Nous avons pris part à Bamako au Mali, du 31 juin au 1er août 2024, aux festivités marquant la journée panafricaine des femmes, en présence d’une délégation de Burkina Faso. Donc, les trois ministres réunis, nous avons retenu en tout cas de faire la mise en place d’un cadre de consultation et d’échange des Ministères en charge de la promotion de la femme, en vue de mener des réflexions, prendre des initiatives et actions de développement économique, social, culturel, environnemental. La création d’une plateforme d’organisation faitière des femmes de la Confédération des États du Sahel en vue de réaliser des actions communes pour supporter nos différents Chefs d’État.

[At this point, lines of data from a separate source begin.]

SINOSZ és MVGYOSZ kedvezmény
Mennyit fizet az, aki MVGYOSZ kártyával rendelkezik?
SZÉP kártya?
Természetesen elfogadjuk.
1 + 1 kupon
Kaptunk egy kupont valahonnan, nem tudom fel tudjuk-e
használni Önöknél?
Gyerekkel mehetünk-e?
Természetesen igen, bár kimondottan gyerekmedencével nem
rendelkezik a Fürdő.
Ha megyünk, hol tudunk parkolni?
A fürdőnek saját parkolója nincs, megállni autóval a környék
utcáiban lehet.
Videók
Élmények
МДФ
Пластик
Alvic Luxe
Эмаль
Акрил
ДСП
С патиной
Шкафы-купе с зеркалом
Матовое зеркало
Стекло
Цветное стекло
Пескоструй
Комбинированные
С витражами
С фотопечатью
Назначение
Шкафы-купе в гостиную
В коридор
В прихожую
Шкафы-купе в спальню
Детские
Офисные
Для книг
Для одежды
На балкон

Aussi, en août 2024 à Brazzaville, en marge de la réunion du comité régional OMS, nous avons eu des échanges avec les deux ministres en charge de la Santé du Burkina Faso et du Mali sur certaines questions, notamment la surveillance épidémiologique.

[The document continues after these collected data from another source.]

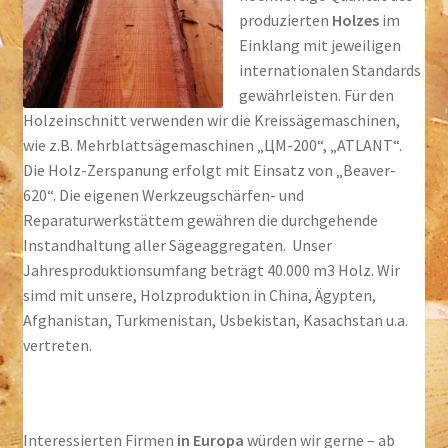
produzierten
Holzes
im
Einklang mit jeweiligen
internationalen Standards
gewährleisten. Für den
Holzeinschnitt verwenden wir die Kreissägemaschinen,
wie z.B. Mehrblattsägemaschinen „ЦМ-200“, „ATLANT“.
Die Holz-Zerspanung erfolgt mit Einsatz von „Beaver-
620“. Die eigenen Werkzeugschärfen- und
Reparaturwerkstättem gewähren die durchgehende
Instandhaltung aller Sägeaggregaten. Unser
Jahresproduktionsumfang beträgt 40.000 m3 Holz. Wir
simd mit unsere, Holzproduktion in China, Ägypten,
Afghanistan, Turkmenistan, Usbekistan, Kasachstan u.a.
vertreten.
Interessierten Firmen
in Europa
würden wir gerne – ab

Comme perspective au niveau de l’AES. Nous envisageons renforcer la collaboration à tous les niveaux afin de favoriser une meilleure coopération en matière sanitaire à travers l’organisation d’une rencontre des trois ministres en charge de la Santé. Nous pensons que c’est à cette occasion que diverses questions peuvent être traitées pour qu’on puisse vraiment avancer. Nous pensons qu’avec ce cadre de réflexion, nous pouvons développer en tout cas les arguments en faveur de la création et de l’organisation en charge de la thématique sanitaire dans l’espace. Nous pouvons proposer la dénomination de l’organisation en charge de la thématique sanitaire et élaborer ses textes de création, identifier les domaines prioritaires à prendre en charge par l’organisation tels que l’organisation et la coordination des offres en matière de vaccination, de surveillance épidémiologique et la collaboration dans le domaine de la formation, de prise en charge des malades surtout qui font l’objet d’évacuation. Je pense qu’on peut s’entendre pour que les malades qui font l’objet d’évacuation, qu’on puisse créer les conditions pour que ces malades puissent être pris en charge au sein de l’espace AES. Donc nous pensons que ce cadre va nous permettre de gérer ce genre de questions. Il en est de même, en ce qui concerne les médicaments. On peut trouver un mécanisme qui va nous permettre de gérer la question de l’approvisionnement en médicaments des pays de l’AES. Donc, cette question peut être traitée à l’occasion de ce genre de rencontre. Nous sommes déjà en train de travailler là-dessus et nous allons faire des propositions aux autres ministres de l’AES.
Quel est votre mot de la fin pour cet entretien ?
Je tiens d’abord à remercier les plus hautes autorités du pays, au premier rang desquelles, le Président du Conseil National pour la Sauvegarde de la Patrie, Chef de l’État, le Général de Brigade, Abdourahamane Tiani, et le Premier ministre, M. Ali Mahaman Lamine zeine, pour leur engagement dans l’amélioration de la santé de la population nigérienne, comme en témoignent les principales réalisations qui ont été faites. Je voudrais réitérer notre détermination à renforcer la résilience de notre système par le développement de l’offre et de la demande de soins à travers le rehaussement de l’accès aux soins à tous, l’investissement massif dans le cadre des ressources humaines et le renforcement des interventions visant à réduire les risques financiers liés à la santé. Nous comptons également faire le renforcement de la résilience de notre système de santé pour faire face aux risques de crise sanitaire future et la création des unités et des centres spécialisés au niveau des hôpitaux pour la réalisation de la greffe rénale, les spécialités pointues évoquées. Je voudrais également féliciter et encourager tout le personnel de santé pour son dévouement et son fort engagement dans la gestion des services de santé. Je l’exhorte à redoubler d’efforts pour rendre notre système de santé plus résilient, plus solide, afin qu’on puisse mener notre pays vers la souveraineté totale.